The roles we take on …
These roles that we find ourselves growing into are just part of the way that we grow up. When we are unsure about how to act, at least we can always act true to type. This is heavily reinforced by our parents as well – they're keen to understand us, and when they can see a pattern that they can recognise they start giving us labels and these are the same labels that we adopt for ourselves. We mightn't always like them, they mightn't always work for us but at least we're not uncertain about who to be.
…become a false self
The difficulty about defining ourselves in roles like this is that when we are older and we have a better idea of the person we actually are, heavy role identification can be too confining. If our role is of a good person, then we can find it hard to be a little bit rebellious without other people making too much of it; if our role is of a smart person, people can be dismayed and disappointed when we do things without thinking.

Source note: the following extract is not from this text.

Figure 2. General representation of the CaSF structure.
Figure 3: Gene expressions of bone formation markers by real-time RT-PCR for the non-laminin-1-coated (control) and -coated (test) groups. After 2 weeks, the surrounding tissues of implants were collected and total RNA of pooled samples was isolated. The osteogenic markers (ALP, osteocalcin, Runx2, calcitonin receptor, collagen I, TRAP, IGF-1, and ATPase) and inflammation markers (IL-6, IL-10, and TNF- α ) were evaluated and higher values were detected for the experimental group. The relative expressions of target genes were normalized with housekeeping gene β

The role we've adopted for ourselves becomes a false self that we are trapped inside and we find we can't be anything else; the lives of others begin to look both more attractive and more remote. We begin to fear that will never be anything else – except older.
Breaking free
The process of psychotherapy can help with this. When we take the time to understand what we really think and feel and become more familiar with the person that we actually are, we can see how this differs from the false self that we have adopted, and what it costs us to maintain our false self. From there, we can start to gradually explore what it might be like to be the person we actually are and, with the support of therapy, how we might become it.